Gehen wir mal ein paar Kompetenzen durch, die ihr womöglich in eurer Arbeit bei der Schüler:innenfirma gelernt habt. Wann war eure Kreativität gefordert?

TH: Als Technikabteilung sind wir nicht gerade für die kreative Arbeit zuständig, das liegt dann eher bei Print, Foto oder Video. Aber wir haben in unserer Abteilung Vieles neu gedacht. Mit dem Einzug der neuen Technik haben wir den gesamten Aufbau verändert, neue Kabel durch die Decken gezogen.
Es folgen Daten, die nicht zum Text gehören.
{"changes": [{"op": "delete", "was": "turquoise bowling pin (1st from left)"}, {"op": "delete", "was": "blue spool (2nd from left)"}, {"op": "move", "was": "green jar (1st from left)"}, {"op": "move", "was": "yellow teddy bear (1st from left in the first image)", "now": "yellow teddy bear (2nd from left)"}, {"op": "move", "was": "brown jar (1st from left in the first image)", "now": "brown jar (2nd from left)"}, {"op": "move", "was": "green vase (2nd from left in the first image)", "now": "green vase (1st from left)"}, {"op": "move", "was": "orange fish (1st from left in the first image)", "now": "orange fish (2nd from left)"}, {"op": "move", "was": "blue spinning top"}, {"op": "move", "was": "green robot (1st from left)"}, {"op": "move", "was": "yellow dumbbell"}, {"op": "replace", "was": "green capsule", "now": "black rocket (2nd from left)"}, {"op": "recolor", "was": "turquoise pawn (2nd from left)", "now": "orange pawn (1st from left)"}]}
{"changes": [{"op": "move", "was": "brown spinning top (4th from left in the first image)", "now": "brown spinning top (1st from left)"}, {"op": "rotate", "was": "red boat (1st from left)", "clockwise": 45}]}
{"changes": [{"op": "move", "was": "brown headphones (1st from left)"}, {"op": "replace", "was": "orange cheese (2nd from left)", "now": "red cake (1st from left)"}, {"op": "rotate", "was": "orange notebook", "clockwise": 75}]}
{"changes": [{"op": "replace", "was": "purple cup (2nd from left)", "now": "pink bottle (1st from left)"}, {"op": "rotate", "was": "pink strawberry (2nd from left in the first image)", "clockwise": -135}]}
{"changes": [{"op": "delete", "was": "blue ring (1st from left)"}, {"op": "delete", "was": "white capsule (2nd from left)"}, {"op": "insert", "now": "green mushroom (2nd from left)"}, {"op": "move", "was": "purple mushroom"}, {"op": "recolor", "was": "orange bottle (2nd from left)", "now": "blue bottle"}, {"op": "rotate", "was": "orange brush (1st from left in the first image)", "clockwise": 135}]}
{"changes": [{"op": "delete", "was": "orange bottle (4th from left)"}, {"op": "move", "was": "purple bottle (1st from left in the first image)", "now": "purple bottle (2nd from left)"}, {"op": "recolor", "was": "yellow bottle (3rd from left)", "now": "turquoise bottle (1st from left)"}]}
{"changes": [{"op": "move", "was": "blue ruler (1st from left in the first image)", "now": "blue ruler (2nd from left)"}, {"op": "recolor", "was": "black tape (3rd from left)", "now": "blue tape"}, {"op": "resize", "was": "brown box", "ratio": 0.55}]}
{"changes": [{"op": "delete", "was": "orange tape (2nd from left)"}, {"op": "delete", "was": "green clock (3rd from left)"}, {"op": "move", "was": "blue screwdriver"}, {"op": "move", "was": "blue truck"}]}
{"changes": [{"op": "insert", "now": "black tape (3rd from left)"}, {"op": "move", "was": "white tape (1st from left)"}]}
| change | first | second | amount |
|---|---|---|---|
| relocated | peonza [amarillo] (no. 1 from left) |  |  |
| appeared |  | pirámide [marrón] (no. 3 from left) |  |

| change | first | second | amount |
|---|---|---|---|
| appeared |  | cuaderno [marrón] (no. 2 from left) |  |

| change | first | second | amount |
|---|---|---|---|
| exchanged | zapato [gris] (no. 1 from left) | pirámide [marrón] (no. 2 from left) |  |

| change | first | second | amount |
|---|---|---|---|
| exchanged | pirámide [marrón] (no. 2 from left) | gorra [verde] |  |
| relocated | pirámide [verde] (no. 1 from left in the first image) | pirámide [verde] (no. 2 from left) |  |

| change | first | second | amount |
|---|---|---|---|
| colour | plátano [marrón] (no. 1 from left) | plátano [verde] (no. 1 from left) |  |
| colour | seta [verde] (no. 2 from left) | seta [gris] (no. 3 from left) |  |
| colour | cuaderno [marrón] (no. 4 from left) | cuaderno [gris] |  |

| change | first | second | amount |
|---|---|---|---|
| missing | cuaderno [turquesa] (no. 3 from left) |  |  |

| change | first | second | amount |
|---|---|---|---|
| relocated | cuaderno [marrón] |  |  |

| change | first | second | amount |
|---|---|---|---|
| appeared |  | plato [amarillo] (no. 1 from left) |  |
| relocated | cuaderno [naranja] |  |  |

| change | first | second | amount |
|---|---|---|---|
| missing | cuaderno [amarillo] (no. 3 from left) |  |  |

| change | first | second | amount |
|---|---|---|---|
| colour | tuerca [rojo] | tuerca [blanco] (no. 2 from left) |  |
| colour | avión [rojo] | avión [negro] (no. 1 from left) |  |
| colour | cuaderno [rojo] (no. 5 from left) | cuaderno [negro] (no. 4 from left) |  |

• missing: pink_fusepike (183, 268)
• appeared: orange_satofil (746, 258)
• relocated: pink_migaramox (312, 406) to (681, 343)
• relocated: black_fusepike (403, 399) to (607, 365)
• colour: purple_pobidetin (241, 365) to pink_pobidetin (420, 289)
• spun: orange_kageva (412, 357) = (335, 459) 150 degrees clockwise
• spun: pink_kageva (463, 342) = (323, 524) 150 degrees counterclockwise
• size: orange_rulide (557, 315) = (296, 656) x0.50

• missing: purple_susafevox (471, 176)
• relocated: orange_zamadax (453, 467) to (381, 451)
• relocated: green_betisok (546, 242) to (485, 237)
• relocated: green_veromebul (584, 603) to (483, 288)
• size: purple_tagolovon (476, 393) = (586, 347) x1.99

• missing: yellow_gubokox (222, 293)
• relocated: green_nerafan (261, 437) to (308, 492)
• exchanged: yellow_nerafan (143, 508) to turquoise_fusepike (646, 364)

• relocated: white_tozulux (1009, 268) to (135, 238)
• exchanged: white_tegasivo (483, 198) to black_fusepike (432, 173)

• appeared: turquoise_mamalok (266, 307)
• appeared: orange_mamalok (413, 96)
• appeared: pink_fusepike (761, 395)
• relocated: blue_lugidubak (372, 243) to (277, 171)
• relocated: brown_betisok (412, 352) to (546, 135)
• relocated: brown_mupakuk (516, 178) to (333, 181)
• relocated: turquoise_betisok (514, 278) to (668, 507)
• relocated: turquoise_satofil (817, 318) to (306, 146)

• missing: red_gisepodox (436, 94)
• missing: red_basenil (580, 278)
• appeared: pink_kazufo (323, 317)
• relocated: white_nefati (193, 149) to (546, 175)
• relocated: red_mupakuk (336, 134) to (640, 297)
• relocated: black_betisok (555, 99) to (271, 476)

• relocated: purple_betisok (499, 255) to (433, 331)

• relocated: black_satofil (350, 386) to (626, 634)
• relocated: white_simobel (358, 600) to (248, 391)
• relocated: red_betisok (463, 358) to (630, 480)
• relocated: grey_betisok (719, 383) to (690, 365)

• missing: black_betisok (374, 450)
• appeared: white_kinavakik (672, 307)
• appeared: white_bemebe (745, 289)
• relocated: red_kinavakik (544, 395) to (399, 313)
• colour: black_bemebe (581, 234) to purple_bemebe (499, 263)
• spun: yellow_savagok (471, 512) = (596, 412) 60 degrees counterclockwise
Kreativer Umgang mit begrenzten Ressourcen, das Beste aus dem machen, was man hat – da ist auch Kreativität gefragt.

Wie sieht es mit dem Thema Nachhaltigkeit aus?

TH: Wir als Technikabteilung versuchen, mit unserem Equipment möglichst lange auszukommen. Dazu gehört auch, dass man etwa Kabel repariert.

HD: Im Videoteam werden Kameras geliehen, statt sie neu zu kaufen.

Wie sieht es mit Kooperationen zu örtlichen Unternehmen aus?

HD: Die neue Technik, die wir haben, hat uns ein Veranstalter gegeben. Als Ausgleich bekommt er an zwei Tagen im Jahr unsere Aula. Wir kooperieren auch mit der örtlichen Musikschule, die in Teilen unsere Technik benutzt.

TH: Bei der Salzgitter AG waren wir als Schüler:innenfirma Gäste bei der Jahreshauptversammlung. Das war echt interessant, so etwas mal zu sehen.

Zu Beginn des Gesprächs herrschte im Gebäude noch reges Treiben. Am Ende sind die meisten der 431 Schüler:innen längst zu Hause, die Schule ist jetzt so friedlich wie die Stadt um sie herum.